Adriano Sofri da oggi è libero. La sua pena è esaurita. Era stato condannato per l’omicidio del commissario Luigi Calabresi. Di questo delitto si era dichiarato sempre fieramente innocente, pur battendosi il petto per il clima che aveva creato a quel tempo con la propria predicazione. Per anni la posizione di Sofri è stata oggetto di polemiche tremende. Per sette volte corti d’assise, d’assise d’appello e di cassazione lo hanno sottoposto a giudizio. In un’occasione fu assolto, altre volte condannato in modo pasticciato. Alla fine la condanna è stata fissata senza dubbi di sorta.



I suoi amici lo hanno sostenuto sempre. Dal carcere e poi dalla libertà ottenuta per motivi di salute ha scritto pagine spesso molto belle, altre volte discutibili (specie negli ultimi anni, dove ha vestito talvolta i panni candidi del moralista, ahimè). Quale commento allora? Sono contento. La libertà è un bene grandioso, e se essa oggi coincide con una giustizia appagata, tanto meglio. Ilsussidiario.net è un posto dove su tutte le vicende, specie quelle che toccano sensibilità e storie diverse, non c’è una linea preconcetta. E non c’è nessuna paura di sbandare. Io confesso questo: non sono capace di scrivere con distacco. Chi vuol bene a volte sbaglia. Ma chi non vuol bene sbaglia sempre. E io ad Adriano Sofri, anche se non lo sento da troppi anni, voglio molto bene.
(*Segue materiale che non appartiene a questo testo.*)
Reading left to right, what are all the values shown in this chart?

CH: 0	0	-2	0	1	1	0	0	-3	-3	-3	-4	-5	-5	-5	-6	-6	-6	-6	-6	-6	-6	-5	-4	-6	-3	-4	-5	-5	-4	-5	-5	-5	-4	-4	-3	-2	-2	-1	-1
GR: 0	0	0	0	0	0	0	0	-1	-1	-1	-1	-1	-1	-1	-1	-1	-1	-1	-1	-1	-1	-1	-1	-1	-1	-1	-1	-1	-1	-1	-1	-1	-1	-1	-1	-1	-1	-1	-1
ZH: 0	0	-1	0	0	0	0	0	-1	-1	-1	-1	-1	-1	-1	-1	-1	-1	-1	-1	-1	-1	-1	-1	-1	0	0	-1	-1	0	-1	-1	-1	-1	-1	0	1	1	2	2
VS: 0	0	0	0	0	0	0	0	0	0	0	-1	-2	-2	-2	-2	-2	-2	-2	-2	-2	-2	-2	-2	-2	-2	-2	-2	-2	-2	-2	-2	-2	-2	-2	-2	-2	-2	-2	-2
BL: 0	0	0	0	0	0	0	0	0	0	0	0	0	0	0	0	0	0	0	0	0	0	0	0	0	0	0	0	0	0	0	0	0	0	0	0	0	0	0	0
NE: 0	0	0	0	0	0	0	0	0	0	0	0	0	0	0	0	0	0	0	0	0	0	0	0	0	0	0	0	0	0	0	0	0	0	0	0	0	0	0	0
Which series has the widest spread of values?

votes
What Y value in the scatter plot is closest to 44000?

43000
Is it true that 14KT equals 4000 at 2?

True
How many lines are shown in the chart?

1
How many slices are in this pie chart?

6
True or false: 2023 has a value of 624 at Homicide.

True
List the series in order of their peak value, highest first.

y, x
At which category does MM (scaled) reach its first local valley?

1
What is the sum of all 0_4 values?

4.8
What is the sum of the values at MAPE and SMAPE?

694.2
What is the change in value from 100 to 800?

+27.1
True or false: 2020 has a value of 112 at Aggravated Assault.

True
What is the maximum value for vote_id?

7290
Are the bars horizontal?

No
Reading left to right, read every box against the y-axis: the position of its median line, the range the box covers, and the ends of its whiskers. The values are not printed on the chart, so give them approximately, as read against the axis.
Come tanti tra coloro che leggono queste pagine sono stato colpito soprattutto dal modo con cui ha raccontato l’incontro di Giovanni Paolo II e don Luigi Giussani nel maggio del 1998 (se ne trova traccia su youtube). Don Giussani che si buttava, vecchio e malato, ma ritto nel rispetto e nell’amore, in ginocchio davanti al Papa che si inchinava. E aveva appena parlato dell’uomo mendicante di Cristo e di Cristo mendicante del cuore dell’uomo. Eravamo tu e io, quell’uomo. Ed era Adriano Sofri.

Sulla sua vicenda processuale le opinioni restano divergenti. Molto spesso si è guardato a questa storia osservando più chi fossero amici e nemici suoi, per schierarsi poi di conseguenza. Di certo in quegli anni fu cattivo maestro, e mi convinsi leggendo le carte e incontrando Adriano di persona, in una casa romana piena di gerani, mentre faceva sciopero della fame, che fosse innocente. Incontrai anche Leonardo Marino, il suo accusatore, e mi sono ritrovato a essere lacerato. Non dico altro su tutto questo. Di certo Luigi Calabresi ha vissuto, dal posto beato dove è giunto insanguinato, con molta pietà per tutte queste vicende, ma è stato vicino alla sua bellissima famiglia. A volte il sangue dei martiri fa fiorire non solo la grande Chiesa, ma anche la piccola Chiesa domestica, la famiglia.

Vorrei a questo punto fare alcune riflessioni. La lezione del delitto Calabresi. L’assassinio cresce nel torbido di una cultura violenta. In quel bosco fetido spuntano funghi velenosi. È la cultura di piazza Fontana diventata ben presto cultura della vendetta contro i presunti colpevoli (anche innocenti come Calabresi). Impressiona notare come in 700 importanti intellettuali abbiano sottoscritto di fatto la condanna a morte anticipata su L’Espresso. C’era il fior fiore. Nomi ancora oggi pronti a giurare il loro candore contro l’immoralità altrui, specie di Berlusconi?

Ma più che la lezione del delitto, oggi vorrei dal fine pena di Sofri, trarre la lezione di Calabresi. Un buon pretesto per ricordare un servitore del bene comune che girava in Cinquecento, che sapeva intessere rapporti umani con chiunque a lui si avvicinasse. Qualcuno aveva proposto di aprire un processo di beatificazione. Non so a che punto sia, ma non mi pare un’idea balzana.

Ultima cosa. Sofri in un momento per me dolorosissimo per accuse che io so in coscienza ingiuste si definì mio amico. Queste cose pesano.